Stored data:
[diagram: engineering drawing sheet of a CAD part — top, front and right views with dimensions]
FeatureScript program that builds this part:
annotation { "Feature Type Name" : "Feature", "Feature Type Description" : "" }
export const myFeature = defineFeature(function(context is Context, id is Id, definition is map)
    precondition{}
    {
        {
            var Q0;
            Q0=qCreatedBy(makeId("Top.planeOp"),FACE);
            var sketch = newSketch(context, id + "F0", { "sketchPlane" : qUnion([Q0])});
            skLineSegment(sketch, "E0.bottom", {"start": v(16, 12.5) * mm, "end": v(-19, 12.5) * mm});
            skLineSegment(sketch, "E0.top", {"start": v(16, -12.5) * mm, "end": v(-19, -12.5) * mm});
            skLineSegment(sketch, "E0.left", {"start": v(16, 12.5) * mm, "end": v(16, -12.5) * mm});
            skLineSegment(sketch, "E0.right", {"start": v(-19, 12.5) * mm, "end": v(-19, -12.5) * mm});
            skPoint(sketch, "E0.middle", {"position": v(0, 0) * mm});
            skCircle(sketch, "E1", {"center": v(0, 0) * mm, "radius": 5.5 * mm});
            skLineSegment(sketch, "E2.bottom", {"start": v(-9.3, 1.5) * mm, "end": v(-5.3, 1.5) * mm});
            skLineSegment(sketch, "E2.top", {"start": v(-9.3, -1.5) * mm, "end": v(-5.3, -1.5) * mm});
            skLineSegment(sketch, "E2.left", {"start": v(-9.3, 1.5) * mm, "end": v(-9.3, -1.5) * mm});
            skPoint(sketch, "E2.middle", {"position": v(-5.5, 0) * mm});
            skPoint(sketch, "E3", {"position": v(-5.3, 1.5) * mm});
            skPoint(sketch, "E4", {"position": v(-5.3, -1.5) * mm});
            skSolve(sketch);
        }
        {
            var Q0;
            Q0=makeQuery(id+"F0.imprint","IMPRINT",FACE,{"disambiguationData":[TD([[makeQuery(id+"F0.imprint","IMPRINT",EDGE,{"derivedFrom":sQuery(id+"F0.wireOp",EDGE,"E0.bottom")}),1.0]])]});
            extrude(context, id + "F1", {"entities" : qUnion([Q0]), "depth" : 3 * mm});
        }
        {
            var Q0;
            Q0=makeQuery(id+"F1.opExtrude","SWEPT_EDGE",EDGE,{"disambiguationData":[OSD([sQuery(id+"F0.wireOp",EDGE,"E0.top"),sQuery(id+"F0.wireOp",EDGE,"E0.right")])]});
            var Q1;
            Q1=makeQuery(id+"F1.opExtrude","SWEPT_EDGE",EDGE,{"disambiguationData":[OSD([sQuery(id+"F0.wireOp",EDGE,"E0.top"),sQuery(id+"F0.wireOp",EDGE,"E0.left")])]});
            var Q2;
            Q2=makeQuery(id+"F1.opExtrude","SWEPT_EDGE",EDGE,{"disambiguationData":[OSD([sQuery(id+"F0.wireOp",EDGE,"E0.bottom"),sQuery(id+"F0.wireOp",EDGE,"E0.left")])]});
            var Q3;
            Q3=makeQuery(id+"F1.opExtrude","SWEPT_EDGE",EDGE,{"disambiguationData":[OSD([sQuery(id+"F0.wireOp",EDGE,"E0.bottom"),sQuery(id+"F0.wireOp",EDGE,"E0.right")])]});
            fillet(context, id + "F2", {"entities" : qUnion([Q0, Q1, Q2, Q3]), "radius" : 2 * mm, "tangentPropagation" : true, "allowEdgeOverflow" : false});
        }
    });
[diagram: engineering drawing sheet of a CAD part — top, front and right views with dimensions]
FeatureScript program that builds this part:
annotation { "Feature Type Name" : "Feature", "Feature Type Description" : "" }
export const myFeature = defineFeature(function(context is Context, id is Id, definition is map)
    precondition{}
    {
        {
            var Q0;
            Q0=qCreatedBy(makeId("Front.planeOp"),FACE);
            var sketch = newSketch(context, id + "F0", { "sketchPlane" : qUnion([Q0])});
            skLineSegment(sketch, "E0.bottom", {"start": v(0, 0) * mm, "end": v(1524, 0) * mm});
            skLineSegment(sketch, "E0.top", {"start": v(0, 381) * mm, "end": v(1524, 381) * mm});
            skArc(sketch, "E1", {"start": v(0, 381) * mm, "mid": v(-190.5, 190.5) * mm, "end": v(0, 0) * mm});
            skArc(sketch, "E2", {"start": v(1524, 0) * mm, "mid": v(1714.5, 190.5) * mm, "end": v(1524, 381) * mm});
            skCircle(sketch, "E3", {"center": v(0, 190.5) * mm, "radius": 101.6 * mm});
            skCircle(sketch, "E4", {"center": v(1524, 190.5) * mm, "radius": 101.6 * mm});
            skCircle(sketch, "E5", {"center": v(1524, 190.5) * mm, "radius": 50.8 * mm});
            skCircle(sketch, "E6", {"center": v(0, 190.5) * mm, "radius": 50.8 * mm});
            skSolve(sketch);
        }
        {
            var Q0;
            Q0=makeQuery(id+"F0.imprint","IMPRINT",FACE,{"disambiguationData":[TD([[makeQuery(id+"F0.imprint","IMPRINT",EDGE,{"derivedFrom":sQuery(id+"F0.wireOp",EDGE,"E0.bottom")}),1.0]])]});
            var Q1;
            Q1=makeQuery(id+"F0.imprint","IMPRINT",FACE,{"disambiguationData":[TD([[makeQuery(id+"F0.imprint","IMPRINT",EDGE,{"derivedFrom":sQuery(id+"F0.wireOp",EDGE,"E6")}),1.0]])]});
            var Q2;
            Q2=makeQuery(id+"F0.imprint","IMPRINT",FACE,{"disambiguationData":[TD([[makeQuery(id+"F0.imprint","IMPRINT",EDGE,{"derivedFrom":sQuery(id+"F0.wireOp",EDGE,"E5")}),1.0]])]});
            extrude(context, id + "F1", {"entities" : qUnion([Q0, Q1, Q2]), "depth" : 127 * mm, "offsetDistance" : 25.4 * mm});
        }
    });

**TASK DIRECTIONS:**
Which lines above contain the string "makeId"? Copy each of them, treating uppercase and lowercase letters as different.

**RESULT OF THE TASK:**
            Q0=qCreatedBy(makeId("Top.planeOp"),FACE);
            Q0=qCreatedBy(makeId("Front.planeOp"),FACE);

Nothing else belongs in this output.